Sprains and Strains
Sprains and strains are very common injuries that affect muscles and ligaments.They often occur when playing sports if you change direction or speed suddenly, fall and land awkwardly, or collide with an object or person.
A sprain occurs when one or more ligaments have been stretched, twisted or torn, usually as a result of excessive force being applied to a joint. Ligaments are strong bands of tissue around joints that connect bones to one another.
Common locations for sprains include the knees, ankles, wrists and thumbs. Symptoms of a sprain can include:
- Pain around the affected joint
- Inability to use the joint normally or put weight on it
- Swelling, bruising and tenderness
There may be swelling soon after the injury but the bruising may not show until later or it may not show at all.
Bruising sometimes develops away from the affected joint, as blood seeps along the muscles before surfacing to the skin.
A strain occurs when muscle fibers stretch or tear. It’s usually the result of the muscle being stretched beyond its limits or forced to contract (shorten) too quickly.
Muscle strains are particularly common in the legs and back, such as hamstring strains and lumbar (lower back) strains.
Symptoms of a muscle strain can include:
- Swelling, bruising or redness
- Pain in the affected muscle at rest
- Pain in the muscle or associated joint during use
- Muscle spasms (when the muscles contract tightly and painfully)
- Weakness and loss of some, or all, of the function in the affected muscle
How sprains and strains are treated
Minor sprains and strains can usually be treated with self care techniques, such as PRICE therapy (protection, rest, ice, compression and elevation).
PRICE stands for:
- Protection – protect the affected area from further injury by using a support or, in the case of an ankle injury, wearing shoes that enclose and support your feet, such as lace-ups.
- Rest – stop the activity that caused the injury and rest the affected joint or muscle. Avoid activity for the first 48 to 72 hours after injuring yourself. Your GP may recommend you use crutches.
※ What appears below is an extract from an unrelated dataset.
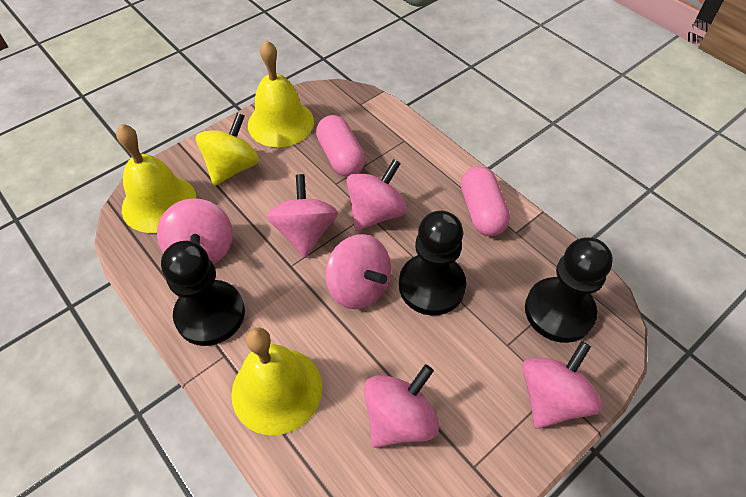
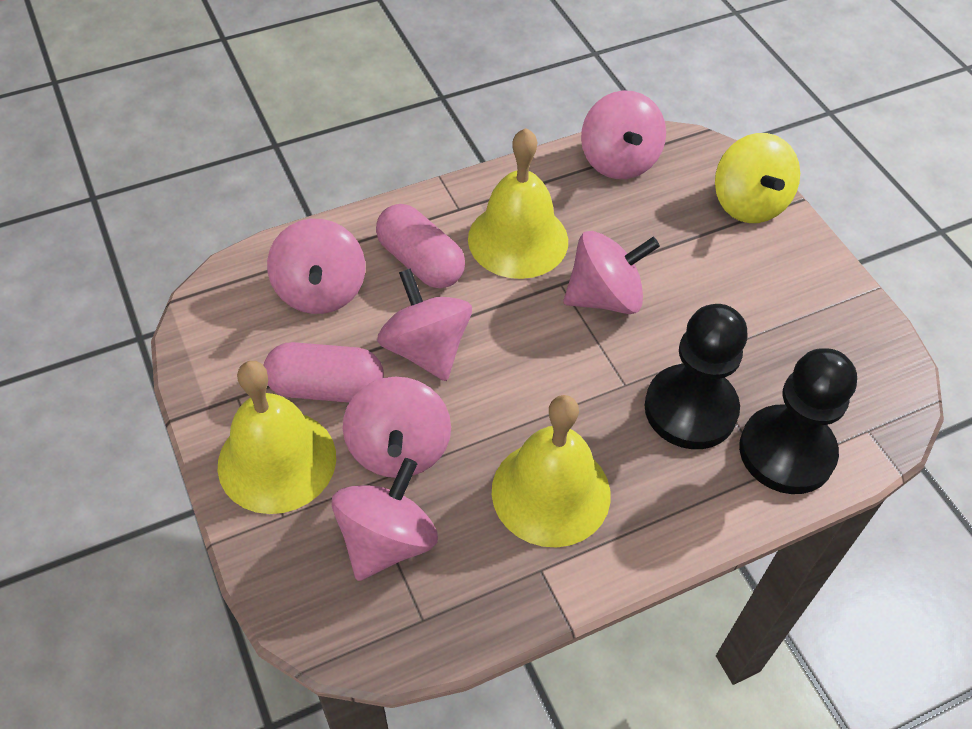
black pawn: 3 -> 2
- Ice – for the first 48 to 72 hours after the injury; apply ice wrapped in a damp towel to the injured area for 15 to 20 minutes every two to three hours during the day. Don’t leave the ice on while you’re asleep, and don’t allow the ice to touch your skin directly because it could cause a cold burn.
- Compression – compress or bandage the injured area to limit any swelling and movement that could damage it further. You can use a simple elastic bandage or an elasticated tubular bandage available from a pharmacy. It should be wrapped snuggly around the affected area, but not so tightly that it restricts blood flow. Remove the bandage before you go to sleep.
- Elevation – keep the injured area raised and supported on a pillow to help reduce swelling. If your leg is injured, avoid long periods of time where your leg isn’t raised.